As the recordings below illustrate, rainforest environments can produce walls of sound teeming with diverse pitches and calls. It's a wild metropolis.
"A wall is a good way to describe it," said Butler, the CEO of Mongabay, a nonprofit media and conservation organization. "Animals have evolved so that they call in certain frequencies, so they don’t drown each other out."
The first example comes from a protected, never logged forest in Berau, Indonesia.
Some forests, however, might appear quite intact and healthy from the view of satellites. But this can be deceiving. Forest fires can burn through the drought-ridden understory, the jungles may be overrun with invasive species, or certain critters might simply be gone.
This is especially the case near logging roads, which can invite hunting.
"You can put devices where there’s logging or roads and hunting, and you can notice certain species disappear," said Butler.
Image: Justine E. Hausheer / TNC
Even plantations or areas near plantations can sustain bounties of life — though an expert ear can spot missing species.

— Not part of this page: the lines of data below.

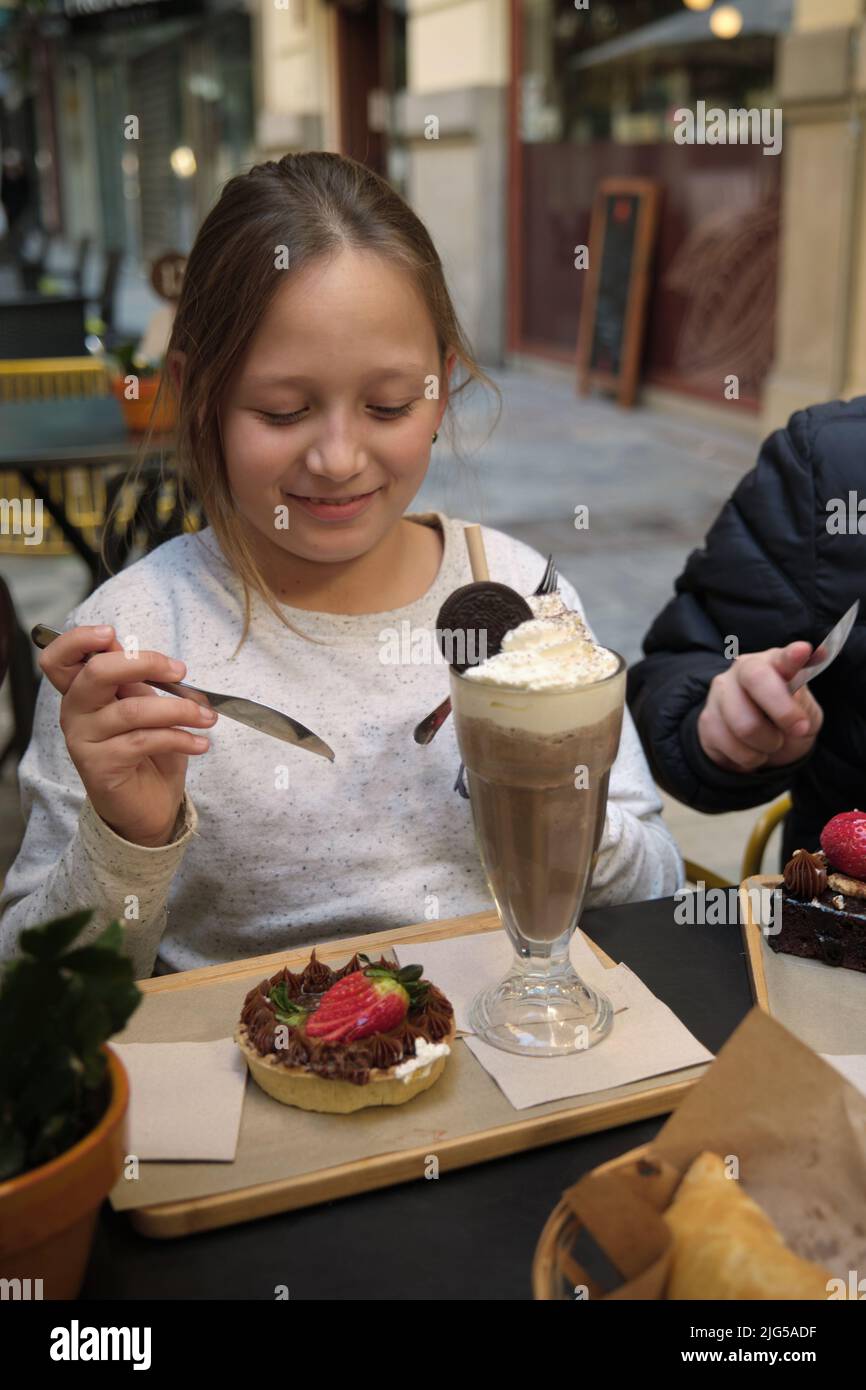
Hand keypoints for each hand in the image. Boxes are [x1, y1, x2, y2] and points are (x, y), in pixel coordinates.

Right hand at [39, 624, 217, 846]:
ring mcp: (83, 741)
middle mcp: (75, 713)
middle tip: (180, 671)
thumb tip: (132, 646)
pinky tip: (200, 743)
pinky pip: (144, 740)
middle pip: (95, 673)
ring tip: (207, 718)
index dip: (77, 640)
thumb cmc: (148, 750)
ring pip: (131, 710)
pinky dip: (180, 738)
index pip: (58, 659)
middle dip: (144, 663)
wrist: (150, 805)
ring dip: (179, 709)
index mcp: (82, 692)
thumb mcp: (146, 706)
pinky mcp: (100, 766)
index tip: (111, 633)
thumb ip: (136, 679)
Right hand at [697, 642, 822, 773]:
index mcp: (773, 662)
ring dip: (768, 743)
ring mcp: (720, 693)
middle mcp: (742, 670)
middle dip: (783, 711)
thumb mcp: (806, 717)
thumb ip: (803, 701)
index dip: (791, 656)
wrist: (759, 750)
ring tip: (772, 742)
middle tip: (799, 729)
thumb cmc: (785, 724)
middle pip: (756, 680)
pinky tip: (752, 750)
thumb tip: (802, 684)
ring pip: (746, 724)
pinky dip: (750, 757)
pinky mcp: (707, 720)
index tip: (803, 651)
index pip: (781, 657)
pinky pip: (732, 746)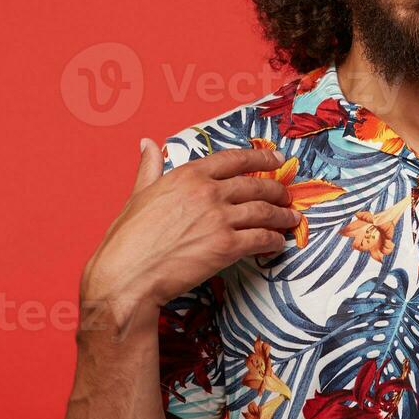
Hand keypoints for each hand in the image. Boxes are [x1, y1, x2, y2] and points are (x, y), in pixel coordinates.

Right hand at [81, 139, 298, 331]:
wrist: (127, 274)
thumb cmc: (128, 239)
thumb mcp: (138, 194)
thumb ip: (150, 168)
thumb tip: (146, 143)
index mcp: (188, 174)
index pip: (234, 159)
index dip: (261, 157)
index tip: (276, 158)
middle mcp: (208, 191)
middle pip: (256, 184)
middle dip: (277, 189)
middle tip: (287, 194)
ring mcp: (220, 218)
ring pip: (264, 211)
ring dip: (282, 215)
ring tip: (292, 218)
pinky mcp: (227, 245)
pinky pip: (262, 238)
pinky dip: (274, 240)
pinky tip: (278, 243)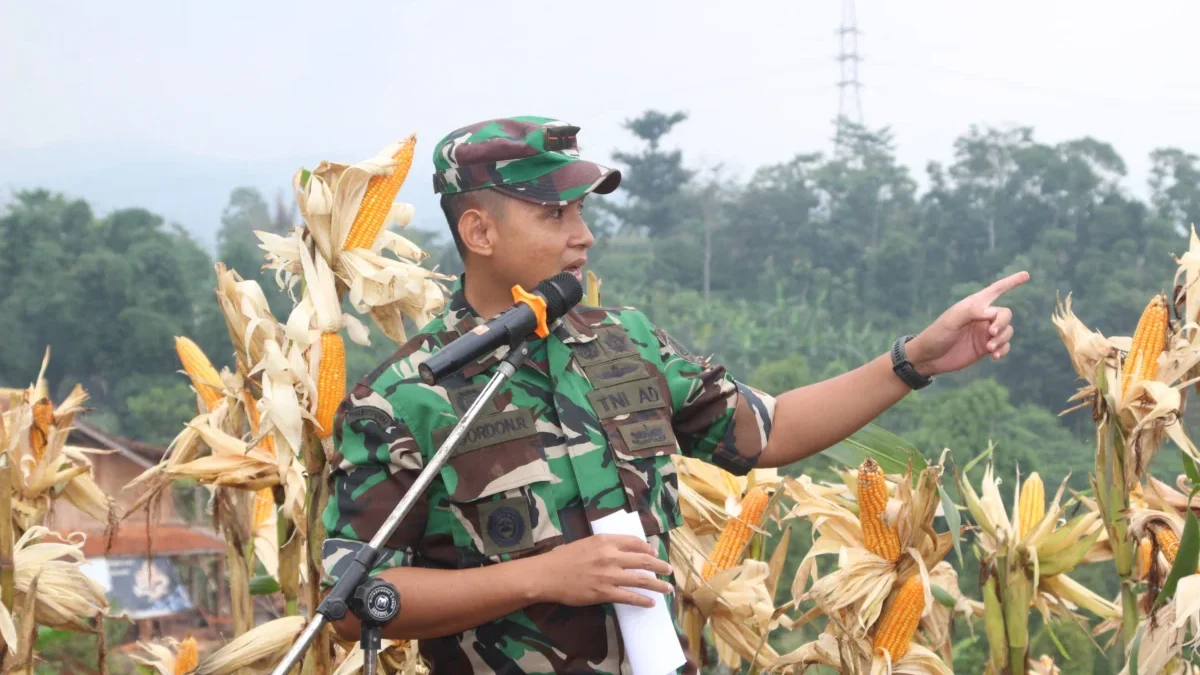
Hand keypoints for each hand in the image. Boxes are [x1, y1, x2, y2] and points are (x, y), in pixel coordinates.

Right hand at [534, 534, 673, 608]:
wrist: (547, 575)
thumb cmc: (563, 558)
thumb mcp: (586, 543)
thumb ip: (605, 545)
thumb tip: (622, 550)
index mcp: (605, 541)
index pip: (634, 542)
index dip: (648, 549)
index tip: (654, 554)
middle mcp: (611, 556)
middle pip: (643, 560)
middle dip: (660, 566)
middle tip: (669, 570)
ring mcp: (609, 575)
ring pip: (641, 579)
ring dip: (658, 585)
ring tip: (668, 588)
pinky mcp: (604, 593)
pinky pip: (629, 597)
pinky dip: (642, 600)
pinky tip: (650, 603)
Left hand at [907, 271, 1029, 376]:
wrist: (928, 357)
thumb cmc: (937, 334)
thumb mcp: (952, 320)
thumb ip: (972, 313)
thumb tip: (994, 312)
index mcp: (974, 305)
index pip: (996, 290)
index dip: (1011, 282)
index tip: (1027, 275)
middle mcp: (982, 317)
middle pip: (1005, 314)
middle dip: (1002, 323)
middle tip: (991, 333)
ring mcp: (985, 333)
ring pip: (1008, 331)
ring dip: (1003, 339)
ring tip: (990, 349)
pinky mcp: (985, 348)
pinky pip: (1004, 346)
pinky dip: (1004, 350)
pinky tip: (995, 356)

"It’s a monotonous sound rather than the full symphony," said Butler.
Below is a recording from an acacia plantation in the rainforest of Berau Indonesia. An acacia plantation is a planted forest, which is harvested for wood.
The following three-minute track is from the Musiamunat community conservation area in Papua New Guinea.
Today, vast swaths of rainforest are actively deforested to make way for crops and provide land for cattle. It's a challenging scenario, as deforestation is not just driven by industry: Often farmers living in extreme poverty deforest the land, just so they can feed themselves.
According to Mongabay, between 2000 and 2005, Brazil alone lost an area of forest larger than the nation of Greece.
What's more, rainforests play an outsized role sustaining a stable climate on Earth. These ecosystems naturally absorb carbon dioxide — a potent greenhouse gas — from the air. Though conserving rainforests isn't nearly the sole remedy to mitigating human-caused climate change, which is now advancing at an accelerated pace, these ancient forests are a critical part the solution.
The planet's carbon dioxide levels are now the highest they've been in 15 million years.